Home of Jim Williams of "Midnight" fame
429 Bull Street
Monterey Square (west)
Although the Mercer-Williams House was cited as "nationally significant" for its architectural style in a historic foundation survey, this lovely home is perhaps best known for its connection to the "Midnight in the Garden of Good and Evil." The elegant Italianate mansion was the home of Jim Williams and the site of the killing of Danny Hansford in May of 1981. Designed by the New York architect, John Norris, the red brick home with tall arched windows and ornate ironwork balconies is considered one of the most beautiful in all Savannah. The house is filled with 18th century portraits and beautiful antique furnishings from Jim William's private collection.
Although built for Civil War General Hugh W. Mercer, great grandfather of songwriter and lyricist Johnny Mercer, the house would never be home to any of the Mercer family. Construction began in 1860 but completion was delayed due to the outbreak of the Civil War. It was not complete until 1869. It is said that Union soldiers used materials from the construction to build shelters in Monterey Square during their occupation. After the war, General Mercer was tried for the murder of two army deserters. He was eventually acquitted and released from jail, but decided to sell the home to John Wilder, who completed the construction.

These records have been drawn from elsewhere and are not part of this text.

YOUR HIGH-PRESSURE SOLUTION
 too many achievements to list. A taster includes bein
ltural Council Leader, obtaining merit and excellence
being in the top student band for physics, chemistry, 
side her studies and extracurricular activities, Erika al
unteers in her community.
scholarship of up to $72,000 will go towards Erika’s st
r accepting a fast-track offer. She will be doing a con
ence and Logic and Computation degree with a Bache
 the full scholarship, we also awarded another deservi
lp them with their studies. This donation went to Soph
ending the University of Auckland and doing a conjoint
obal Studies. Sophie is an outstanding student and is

Jim Williams bought the house in 1969 and began a 2-year renovation of the run-down property. This was one of fifty homes that Williams would be credited with saving and restoring. Accused of shooting Danny Hansford in the study of the Mercer House, Jim Williams was found not guilty of the murder after his fourth murder trial, but his victory would be short-lived. Williams died of pneumonia only six months later at the age of 59. Jim's sister currently owns the property and has turned the magnificent Mercer-William House into a museum with daily-guided tours.